Dall’analisi del profilo di rischio oncologico risulta anche una maggiore incidenza di tumore del fegato in entrambi i generi riconducibile a un “diffuso rischio chimico nei SIN”. Ma non si tratta solo di tumori. Per esempio, nel Basso bacino del fiume Chienti sono emersi eccessi per le patologie del sistema urinario, in particolare le insufficienze renali, che inducono a ipotizzare un ruolo causale dei solventi alogenati dell’industria calzaturiera. Sempre per le patologie renali è stato suggerito un approfondimento a Taranto. A Porto Torres (SS) si registrano eccessi in ambedue i sessi e per tutti gli esiti considerati (mortalità, incidenza oncologica, ricoveri ospedalieri) per patologie come le malattie respiratorie e il tumore del polmone, per i quali si suggerisce un ruolo delle emissioni di raffinerie e poli petrolchimici; per le stesse patologie rilevate a Taranto è stato suggerito un ruolo delle emissioni degli stabilimenti metallurgici.
Le conclusioni, con questi dati, dovrebbero essere un codice rosso per la politica sanitaria e ambientale, a livello nazionale e locale. Per tutti i SIN si chiede di acquisire maggiori conoscenze dei contaminanti presenti nelle diverse matrici ambientali per meglio stimare l’esposizione attuale e pregressa. Ma non è affatto scontato che succeda, come dimostra il caso dello studio sull’esposizione sanitaria bambini da un anno nel cassetto del Ministero in attesa di 350mila euro di fondi. Anche per questo, a fronte di numeri tanto allarmanti, oggi stesso ci sarà un question time in aula sollevato dal gruppo dei Cinque Stelle. Alberto Zolezzi e gli altri componenti del gruppo alla Camera chiederanno al ministro dell’Ambiente. L’intero progetto Sentieri, va detto, ha costi contenuti, e tuttavia poche certezze di andare avanti: le prime due edizioni (2010 e 2011) sono costate solo 250mila euro, la terza (2014) circa 130mila. E questo grazie al fatto che il gruppo di lavoro ristretto , compresi curatori e autori del rapporto, sono dipendenti dello Stato, dell’ISS, del ministero, dei Registri dei tumori. Poi ci sono tre contrattisti precari che costano 50mila euro l’anno. “In effetti, costiamo pochissimo”, raccontano loro.
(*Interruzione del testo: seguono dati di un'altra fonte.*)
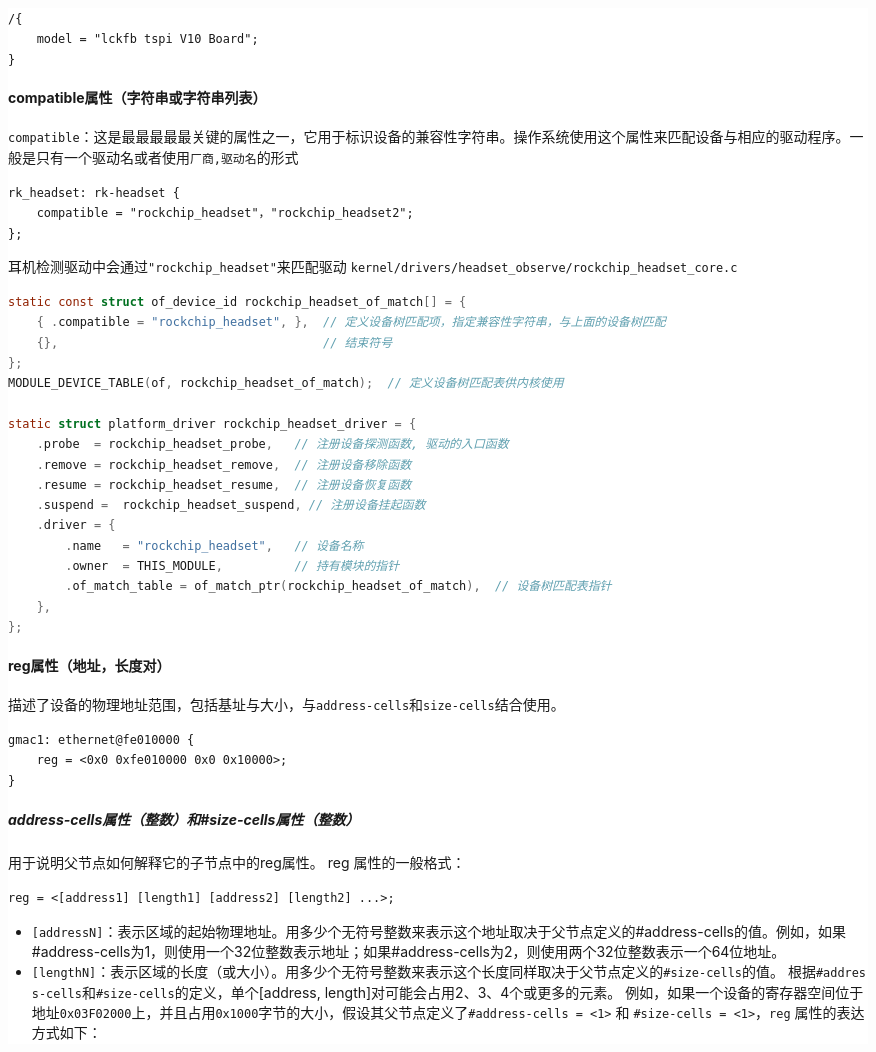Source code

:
 ```
/{
    model = "lckfb tspi V10 Board";
}
```

#### compatible属性（字符串或字符串列表）

`compatible`：这是最最最最最关键的属性之一，它用于标识设备的兼容性字符串。操作系统使用这个属性来匹配设备与相应的驱动程序。一般是只有一个驱动名或者使用`厂商,驱动名`的形式

```
rk_headset: rk-headset {
    compatible = "rockchip_headset"，"rockchip_headset2";
};
```

耳机检测驱动中会通过`"rockchip_headset"`来匹配驱动 `kernel/drivers/headset_observe/rockchip_headset_core.c`

```c
static const struct of_device_id rockchip_headset_of_match[] = {
    { .compatible = "rockchip_headset", },  // 定义设备树匹配项，指定兼容性字符串，与上面的设备树匹配
    {},                                     // 结束符号
};
MODULE_DEVICE_TABLE(of, rockchip_headset_of_match);  // 定义设备树匹配表供内核使用

static struct platform_driver rockchip_headset_driver = {
    .probe  = rockchip_headset_probe,   // 注册设备探测函数, 驱动的入口函数
    .remove = rockchip_headset_remove,  // 注册设备移除函数
    .resume = rockchip_headset_resume,  // 注册设备恢复函数
    .suspend =  rockchip_headset_suspend, // 注册设备挂起函数
    .driver = {
        .name   = "rockchip_headset",   // 设备名称
        .owner  = THIS_MODULE,          // 持有模块的指针
        .of_match_table = of_match_ptr(rockchip_headset_of_match),  // 设备树匹配表指针
    },
};
```

#### reg属性（地址，长度对）

描述了设备的物理地址范围，包括基址与大小，与`address-cells`和`size-cells`结合使用。

```
gmac1: ethernet@fe010000 {
    reg = <0x0 0xfe010000 0x0 0x10000>;
}
```

##### address-cells属性（整数）和#size-cells属性（整数）

用于说明父节点如何解释它的子节点中的reg属性。 reg 属性的一般格式：

```
reg = <[address1] [length1] [address2] [length2] ...>;
```

- `[addressN]`：表示区域的起始物理地址。用多少个无符号整数来表示这个地址取决于父节点定义的#address-cells的值。例如，如果#address-cells为1，则使用一个32位整数表示地址；如果#address-cells为2，则使用两个32位整数表示一个64位地址。
- `[lengthN]`：表示区域的长度（或大小）。用多少个无符号整数来表示这个长度同样取决于父节点定义的`#size-cells`的值。 根据`#address-cells`和`#size-cells`的定义，单个[address, length]对可能会占用2、3、4个或更多的元素。 例如，如果一个设备的寄存器空间位于地址`0x03F02000`上，并且占用`0x1000`字节的大小，假设其父节点定义了`#address-cells = <1>` 和 `#size-cells = <1>`，`reg` 属性的表达方式如下：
Andare avanti, nonostante le scarse risorse a disposizione , è però necessario. Il rapporto indica espressamente l’impellenza di avviare o proseguire programmi di biomonitoraggio umano per una serie di SIN, tra gli altri, Brescia-Caffaro e Trento. Sono stati inoltre raccomandati programmi di ricerca relativi alla catena alimentare in sub-aree ben definite del Litorale Domizio-Flegreo e Agro Aversano. Lo studio fornisce poi dati tali da rendere indifferibili le azioni di bonifiche, non solo per Brescia-Caffaro ma anche a Biancavilla, dove gli eccessi riscontrati per mesoteliomi e tumori maligni della pleura in entrambi i sessi sono riconducibili a un’unica fonte di esposizione, una cava di materiale lapideo contenente una fibra asbestiforme di nuova identificazione, la fluoro-edenite.
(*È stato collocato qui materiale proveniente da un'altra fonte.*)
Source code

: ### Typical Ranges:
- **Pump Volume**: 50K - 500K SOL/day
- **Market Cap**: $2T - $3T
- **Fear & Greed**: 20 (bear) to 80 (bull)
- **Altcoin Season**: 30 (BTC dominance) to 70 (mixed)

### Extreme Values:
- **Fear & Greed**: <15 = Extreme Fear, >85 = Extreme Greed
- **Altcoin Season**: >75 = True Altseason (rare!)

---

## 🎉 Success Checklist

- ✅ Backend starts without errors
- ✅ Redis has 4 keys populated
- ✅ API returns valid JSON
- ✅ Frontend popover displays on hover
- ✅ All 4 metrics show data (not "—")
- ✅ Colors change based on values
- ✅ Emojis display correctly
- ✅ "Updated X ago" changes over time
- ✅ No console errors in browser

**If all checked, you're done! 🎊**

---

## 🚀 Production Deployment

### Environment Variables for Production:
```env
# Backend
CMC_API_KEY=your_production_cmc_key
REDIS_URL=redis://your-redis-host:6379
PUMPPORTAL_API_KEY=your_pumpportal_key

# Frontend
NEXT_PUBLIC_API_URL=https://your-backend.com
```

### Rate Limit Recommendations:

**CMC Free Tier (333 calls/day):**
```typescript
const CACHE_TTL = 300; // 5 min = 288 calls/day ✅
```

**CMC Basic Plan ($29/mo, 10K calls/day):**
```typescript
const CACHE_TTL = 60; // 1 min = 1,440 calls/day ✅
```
In siti più complessi, come quello di Taranto, i risultati di Sentieri e l’insieme delle conoscenze disponibili “attribuiscono un ruolo specifico alle esposizioni ambientali”. Conoscenze “ricche e solide che rendono ora possibile prevedere procedure di valutazione integrata dell’impatto ambientale e sanitario (VIIAS)”. Tocca solo vedere se ci sarà la volontà di realizzarle nelle aree produttive compromesse, anche al prezzo di scoprire che il binomio tra lavoro-salute, che divide ormai l’Italia, non può essere risolto dal compromesso.